[Extracted data entries]
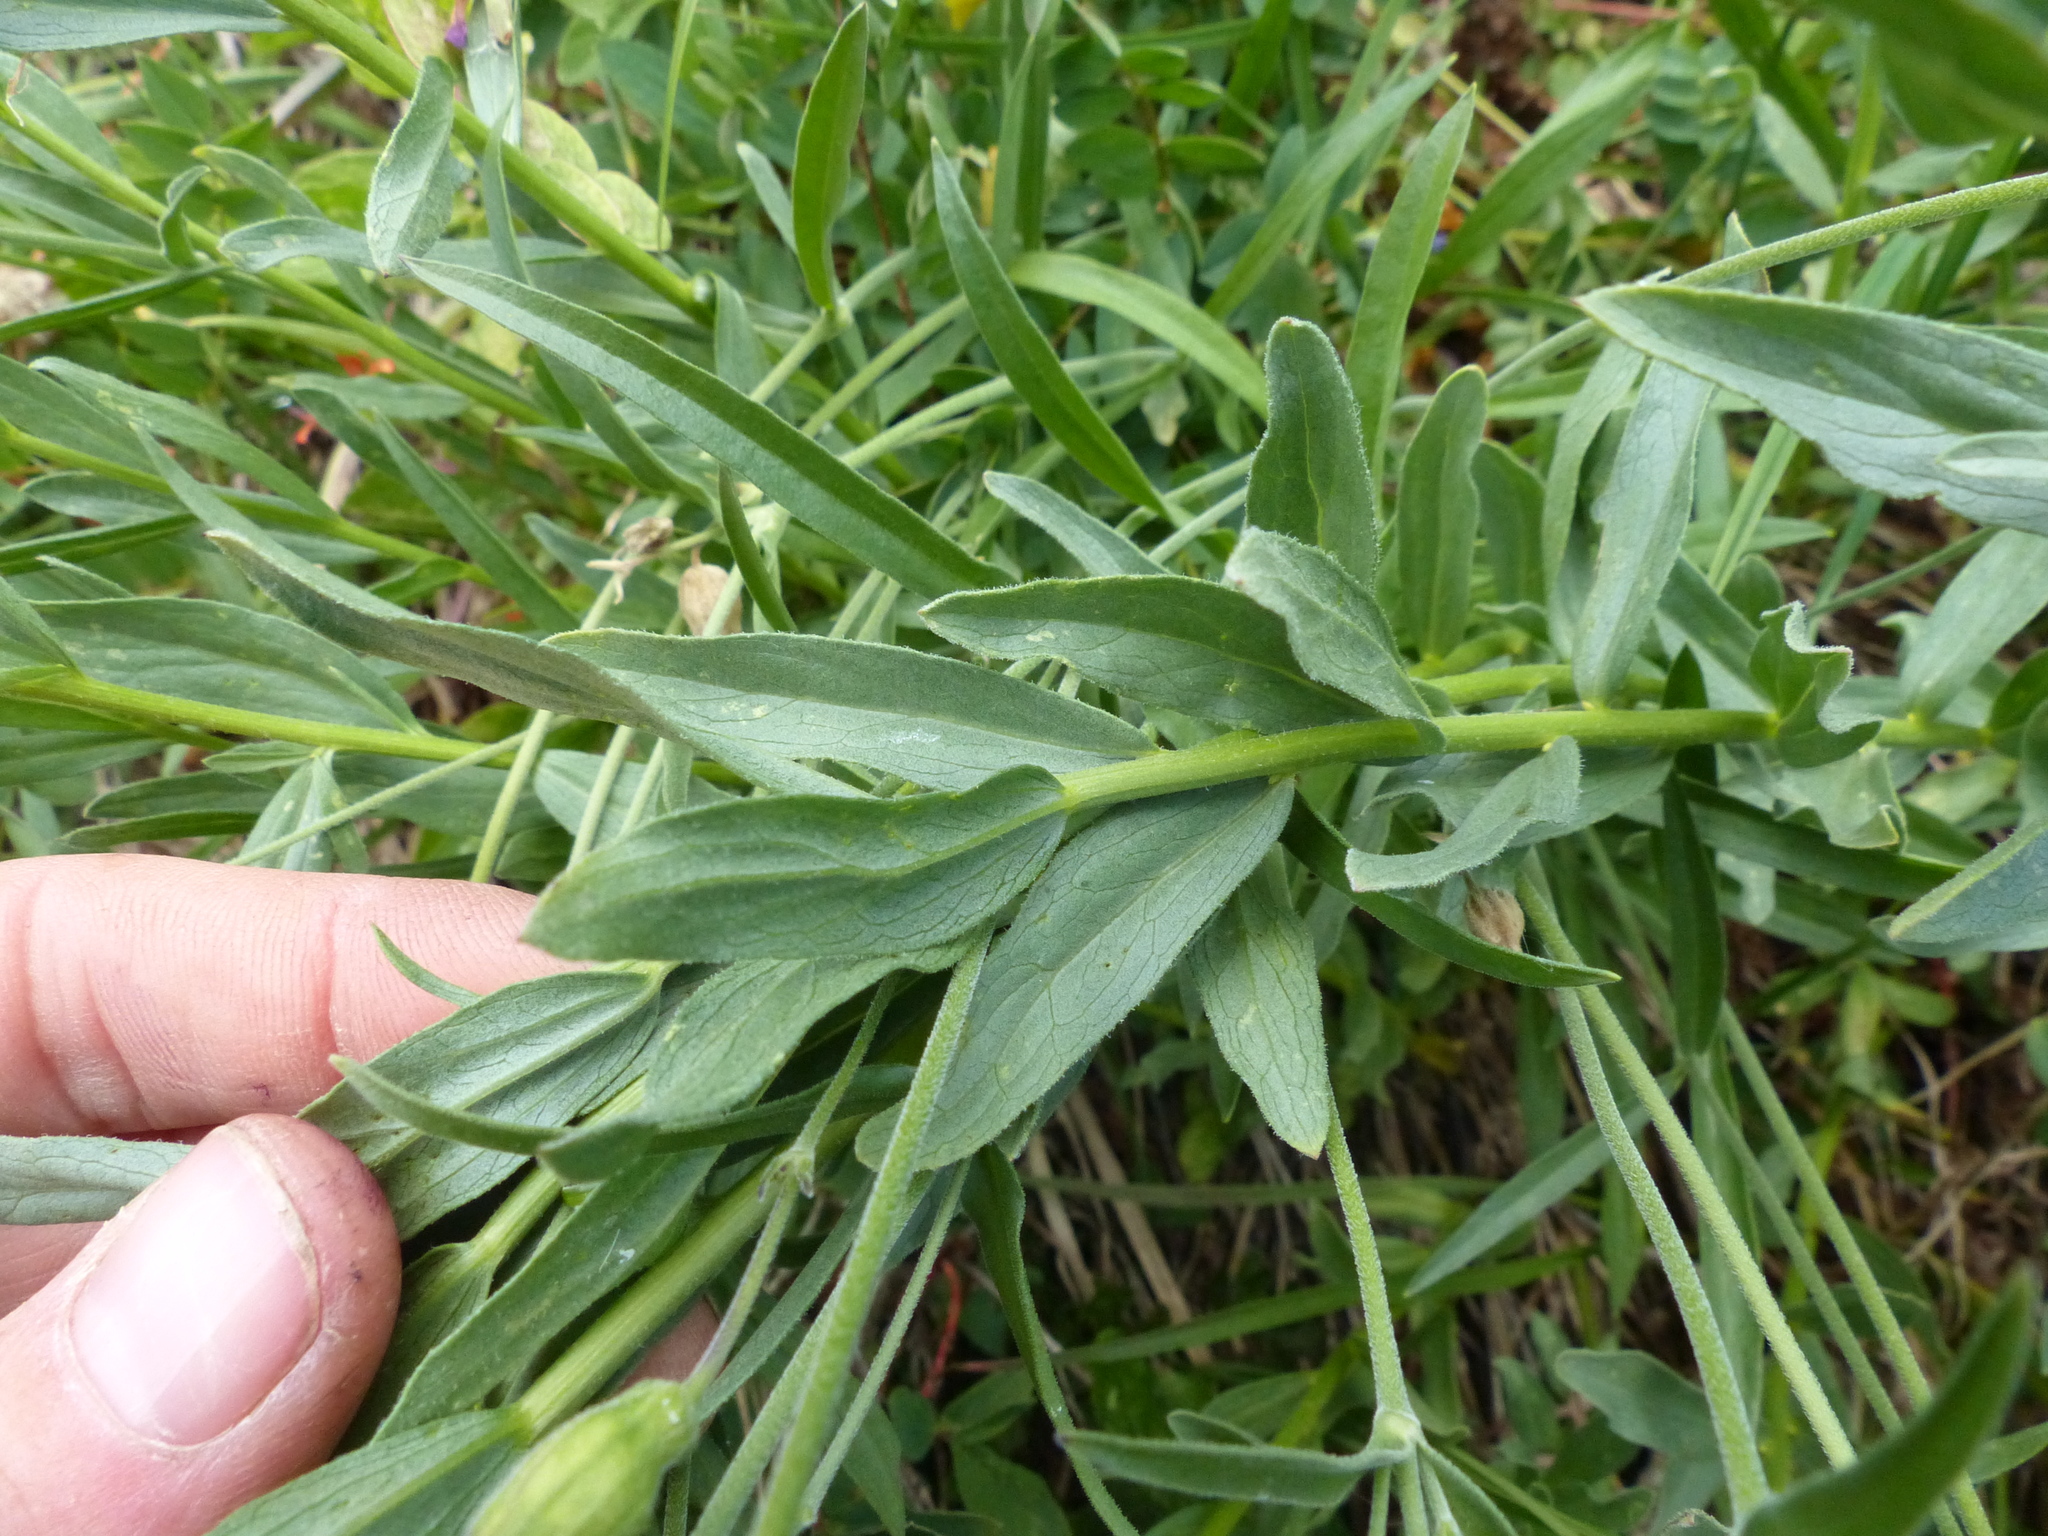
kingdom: Plantae
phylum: Tracheophyta
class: Magnoliopsida
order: Asterales
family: Asteraceae
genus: Eucephalus
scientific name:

▶ Exercise instructions:
Copy out the lines of the records from the one containing "phylum: Tracheophyta" to the end of the records, reproducing each line verbatim.

▶ Finished exercise:
phylum: Tracheophyta
class: Magnoliopsida
order: Asterales
family: Asteraceae
genus: Eucephalus
scientific name:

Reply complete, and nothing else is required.